§ **Aim of the exercise**:
Lines with the word "pixels" in them must be copied from the records below.

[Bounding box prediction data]
Segment Open
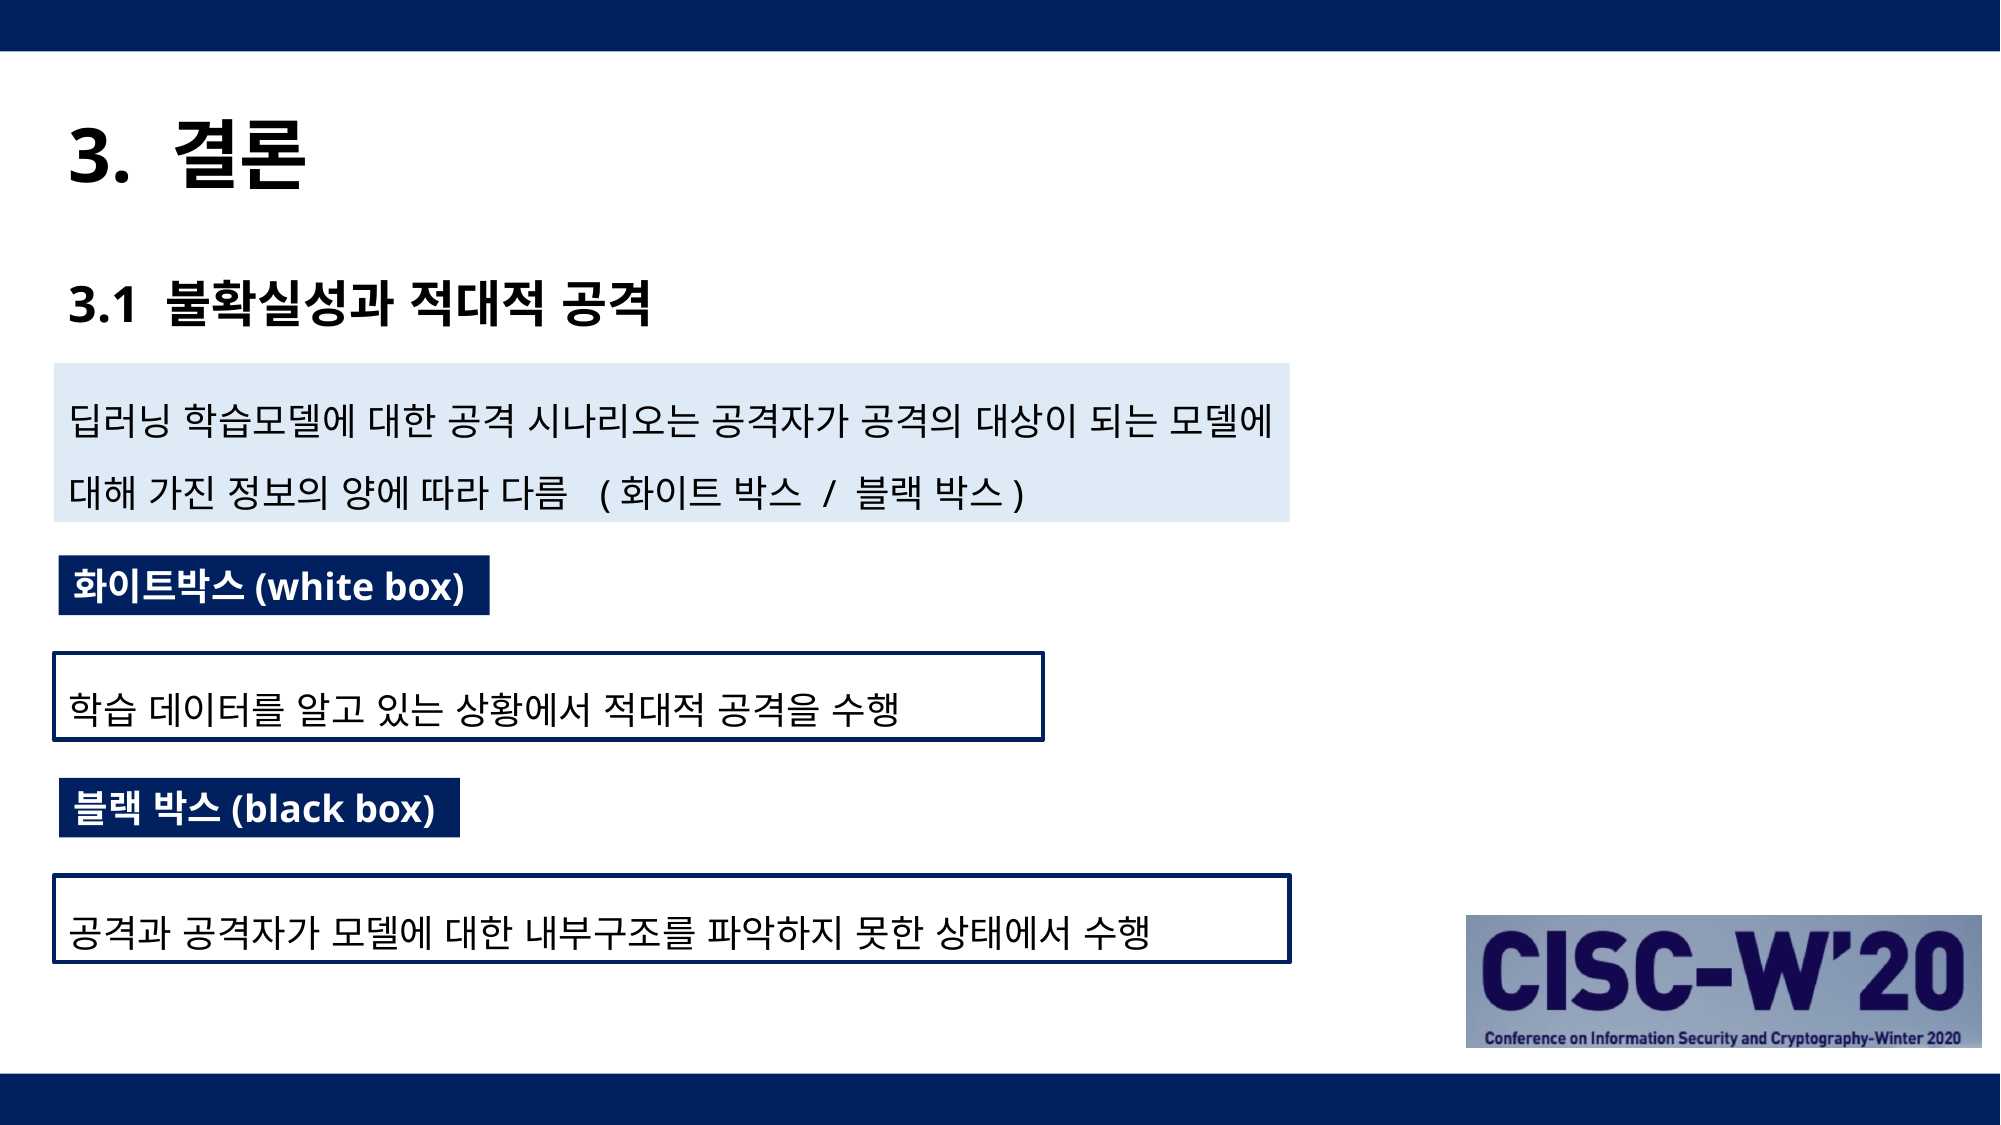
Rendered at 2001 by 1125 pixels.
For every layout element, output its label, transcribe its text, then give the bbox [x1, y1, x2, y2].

picture [1466, 915, 1982, 1048]
text_box 화이트박스(white box) [58, 555, 490, 616]
text_box 학습 데이터를 알고 있는 상황에서 적대적 공격을 수행 [53, 652, 1044, 740]
title 3. 결론 3.1 불확실성과 적대적 공격 [54, 102, 765, 341]
text_box [0, 0, 2000, 52]
text_box 딥러닝 학습모델에 대한 공격 시나리오는 공격자가 공격의 대상이 되는 모델에 대해 가진 정보의 양에 따라 다름 (화이트 박스 / 블랙 박스) [53, 363, 1290, 522]
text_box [53, 777, 1290, 964]
text_box [0, 1073, 2000, 1125]
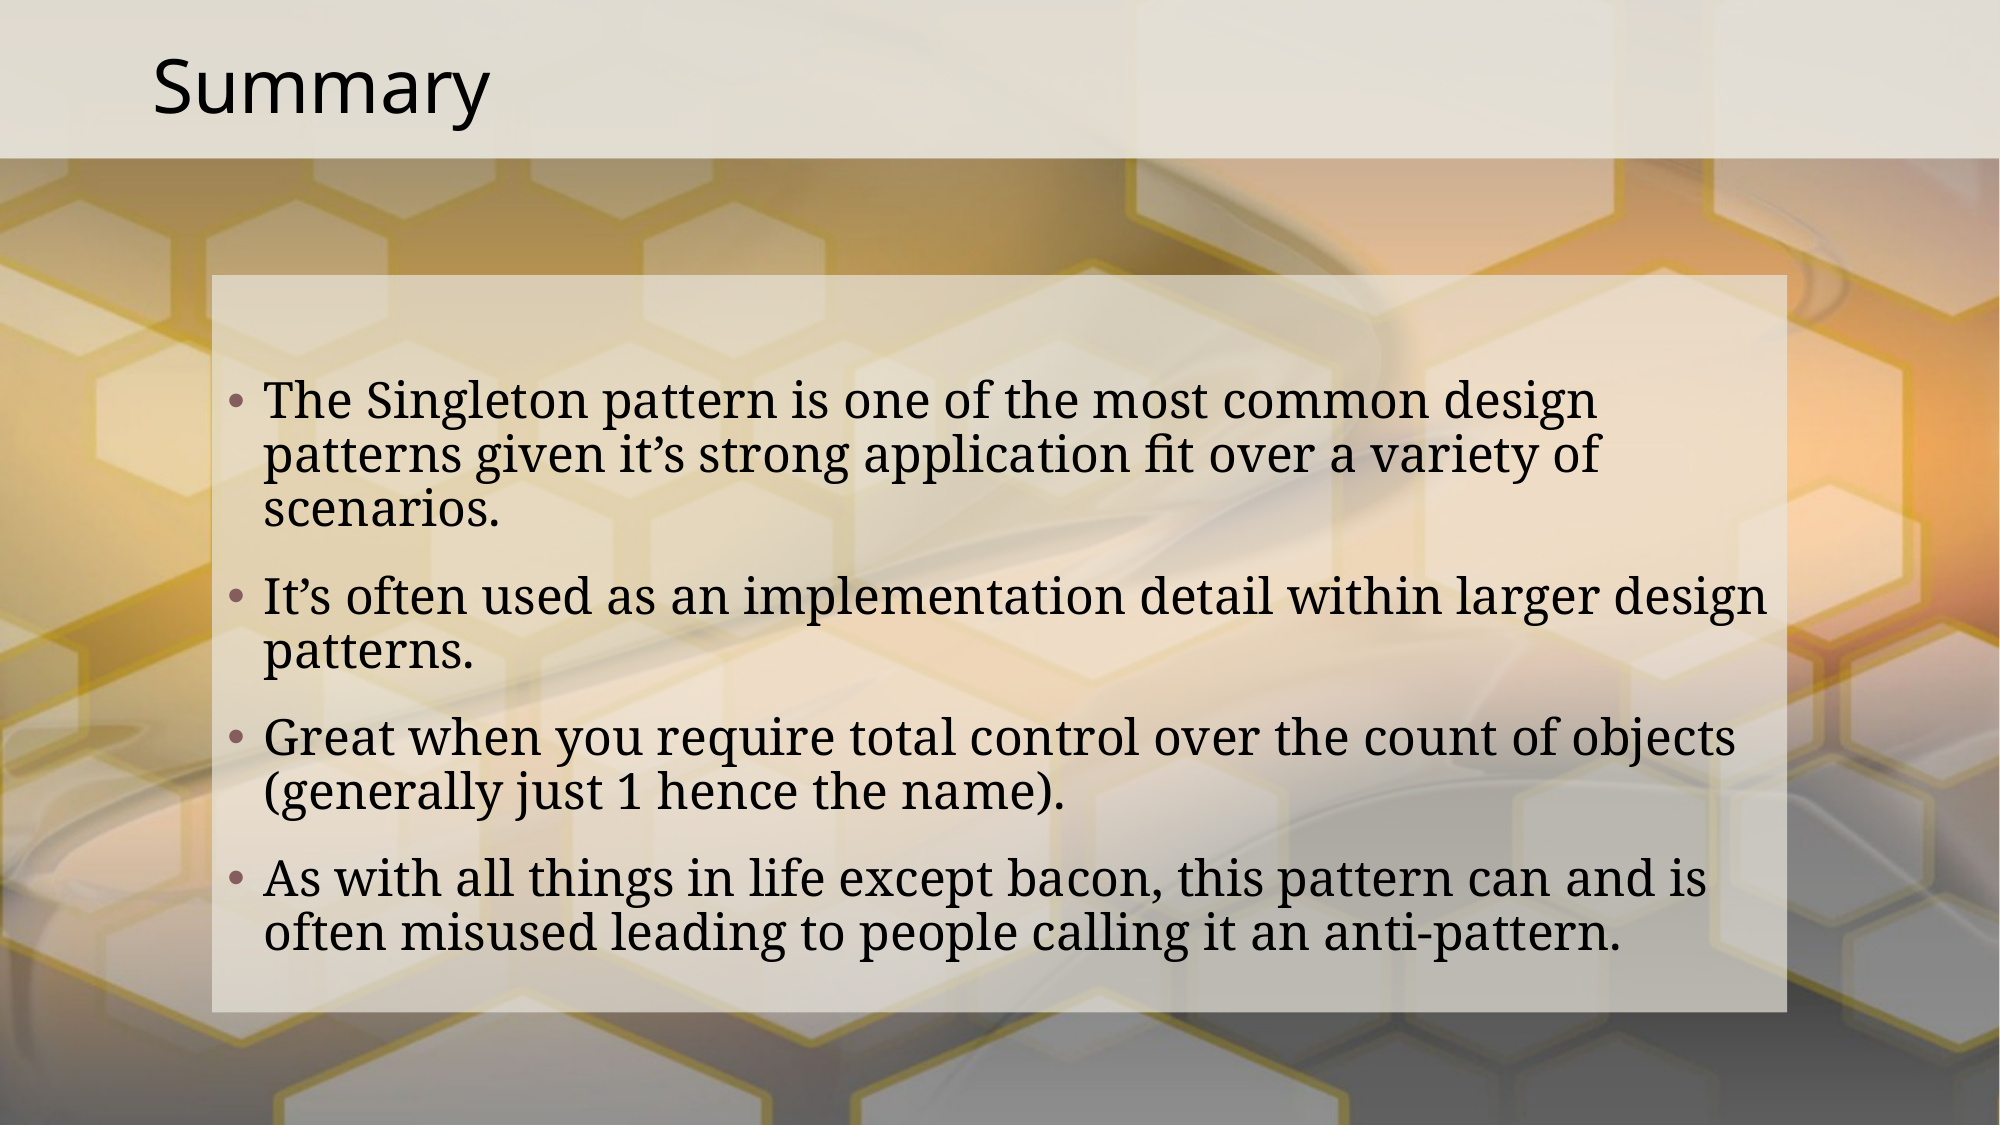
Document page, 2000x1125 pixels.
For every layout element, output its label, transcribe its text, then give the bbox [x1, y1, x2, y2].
Segment Closed
§ **Result of the task**:
Rendered at 2001 by 1125 pixels.
Document page, 2000x1125 pixels.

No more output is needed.